[Records from a dataset]
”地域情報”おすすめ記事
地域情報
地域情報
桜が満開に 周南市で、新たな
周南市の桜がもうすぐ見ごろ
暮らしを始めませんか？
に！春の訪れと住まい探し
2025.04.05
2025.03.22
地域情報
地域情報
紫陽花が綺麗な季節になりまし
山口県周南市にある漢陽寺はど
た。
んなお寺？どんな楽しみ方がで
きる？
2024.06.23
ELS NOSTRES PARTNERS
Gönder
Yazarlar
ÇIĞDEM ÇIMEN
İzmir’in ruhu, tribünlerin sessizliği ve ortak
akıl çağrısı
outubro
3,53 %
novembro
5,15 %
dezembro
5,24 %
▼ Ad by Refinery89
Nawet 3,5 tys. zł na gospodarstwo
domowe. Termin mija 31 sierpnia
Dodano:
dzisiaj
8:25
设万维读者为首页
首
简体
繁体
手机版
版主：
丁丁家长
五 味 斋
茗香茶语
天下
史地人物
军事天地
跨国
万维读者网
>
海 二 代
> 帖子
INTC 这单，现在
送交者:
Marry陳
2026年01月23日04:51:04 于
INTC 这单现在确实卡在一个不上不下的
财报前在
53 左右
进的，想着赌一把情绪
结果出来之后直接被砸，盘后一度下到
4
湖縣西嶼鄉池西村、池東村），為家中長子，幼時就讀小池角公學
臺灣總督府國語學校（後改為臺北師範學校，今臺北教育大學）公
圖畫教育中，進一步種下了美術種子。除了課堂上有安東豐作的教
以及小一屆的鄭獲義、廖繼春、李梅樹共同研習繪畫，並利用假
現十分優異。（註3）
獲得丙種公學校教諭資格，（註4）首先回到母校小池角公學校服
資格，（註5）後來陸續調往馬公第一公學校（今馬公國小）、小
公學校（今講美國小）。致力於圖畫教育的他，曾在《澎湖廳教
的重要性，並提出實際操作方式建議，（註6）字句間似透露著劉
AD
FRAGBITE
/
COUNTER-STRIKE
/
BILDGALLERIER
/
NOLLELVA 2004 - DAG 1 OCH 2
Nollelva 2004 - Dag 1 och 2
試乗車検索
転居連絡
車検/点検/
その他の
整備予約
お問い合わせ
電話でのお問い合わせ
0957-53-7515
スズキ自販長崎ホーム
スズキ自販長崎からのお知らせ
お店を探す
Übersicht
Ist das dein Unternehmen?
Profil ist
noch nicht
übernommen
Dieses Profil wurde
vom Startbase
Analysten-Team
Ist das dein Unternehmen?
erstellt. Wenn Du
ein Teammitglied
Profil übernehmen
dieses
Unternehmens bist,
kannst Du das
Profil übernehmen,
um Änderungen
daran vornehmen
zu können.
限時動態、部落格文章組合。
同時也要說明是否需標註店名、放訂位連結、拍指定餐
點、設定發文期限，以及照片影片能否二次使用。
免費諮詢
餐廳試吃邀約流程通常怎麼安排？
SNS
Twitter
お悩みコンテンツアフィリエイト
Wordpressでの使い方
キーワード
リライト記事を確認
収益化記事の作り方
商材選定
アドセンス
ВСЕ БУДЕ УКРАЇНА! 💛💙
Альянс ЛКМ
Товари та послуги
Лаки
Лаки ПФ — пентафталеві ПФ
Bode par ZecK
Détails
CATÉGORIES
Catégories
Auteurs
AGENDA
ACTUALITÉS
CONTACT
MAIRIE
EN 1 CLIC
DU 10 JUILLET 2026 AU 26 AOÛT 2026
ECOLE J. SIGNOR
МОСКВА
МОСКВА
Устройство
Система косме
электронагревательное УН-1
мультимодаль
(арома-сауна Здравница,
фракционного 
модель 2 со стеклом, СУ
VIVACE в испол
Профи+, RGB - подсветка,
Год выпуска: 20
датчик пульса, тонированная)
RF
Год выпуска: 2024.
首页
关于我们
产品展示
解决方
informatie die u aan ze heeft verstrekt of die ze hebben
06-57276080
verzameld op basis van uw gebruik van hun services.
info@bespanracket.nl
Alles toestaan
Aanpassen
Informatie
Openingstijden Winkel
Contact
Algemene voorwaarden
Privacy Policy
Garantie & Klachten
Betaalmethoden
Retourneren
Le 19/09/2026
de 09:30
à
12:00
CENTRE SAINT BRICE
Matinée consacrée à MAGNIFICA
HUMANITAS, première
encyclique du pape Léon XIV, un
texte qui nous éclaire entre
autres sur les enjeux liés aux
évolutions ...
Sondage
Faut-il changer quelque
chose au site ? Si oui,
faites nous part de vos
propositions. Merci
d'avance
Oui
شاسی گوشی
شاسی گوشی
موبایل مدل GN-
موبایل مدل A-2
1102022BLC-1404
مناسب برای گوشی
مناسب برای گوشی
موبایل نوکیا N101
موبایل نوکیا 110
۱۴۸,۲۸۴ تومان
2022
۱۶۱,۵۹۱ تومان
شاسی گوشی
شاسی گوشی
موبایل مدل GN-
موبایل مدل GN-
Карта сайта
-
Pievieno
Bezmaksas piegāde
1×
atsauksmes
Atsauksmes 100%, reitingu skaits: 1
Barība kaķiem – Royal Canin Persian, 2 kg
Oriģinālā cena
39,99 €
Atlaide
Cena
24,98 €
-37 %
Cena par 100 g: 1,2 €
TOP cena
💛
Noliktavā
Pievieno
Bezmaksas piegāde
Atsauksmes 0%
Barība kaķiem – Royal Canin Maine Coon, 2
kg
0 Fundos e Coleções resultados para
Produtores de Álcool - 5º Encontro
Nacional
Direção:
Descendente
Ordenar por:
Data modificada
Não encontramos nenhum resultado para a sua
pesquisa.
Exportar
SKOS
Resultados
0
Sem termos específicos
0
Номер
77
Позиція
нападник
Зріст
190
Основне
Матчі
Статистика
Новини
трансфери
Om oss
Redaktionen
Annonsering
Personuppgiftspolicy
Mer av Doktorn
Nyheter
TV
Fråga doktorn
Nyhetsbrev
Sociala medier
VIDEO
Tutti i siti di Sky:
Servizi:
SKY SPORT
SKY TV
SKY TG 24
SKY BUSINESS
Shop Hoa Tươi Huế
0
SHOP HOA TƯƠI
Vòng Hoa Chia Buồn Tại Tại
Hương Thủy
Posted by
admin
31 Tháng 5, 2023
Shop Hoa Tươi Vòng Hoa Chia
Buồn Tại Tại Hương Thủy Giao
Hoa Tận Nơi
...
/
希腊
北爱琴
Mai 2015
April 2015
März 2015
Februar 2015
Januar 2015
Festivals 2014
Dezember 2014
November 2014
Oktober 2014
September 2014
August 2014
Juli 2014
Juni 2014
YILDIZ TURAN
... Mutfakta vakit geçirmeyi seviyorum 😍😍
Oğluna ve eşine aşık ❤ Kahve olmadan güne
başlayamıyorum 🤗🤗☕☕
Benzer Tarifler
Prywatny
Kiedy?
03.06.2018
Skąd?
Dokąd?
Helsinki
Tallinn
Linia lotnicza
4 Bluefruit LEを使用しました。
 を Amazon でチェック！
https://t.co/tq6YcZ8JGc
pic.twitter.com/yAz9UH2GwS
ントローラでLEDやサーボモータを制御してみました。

(EXERCISE OBJECTIVE):
For the entries above, state how many lines contain the word "nous". Provide the number by itself.

(WRITTEN ANSWER):
2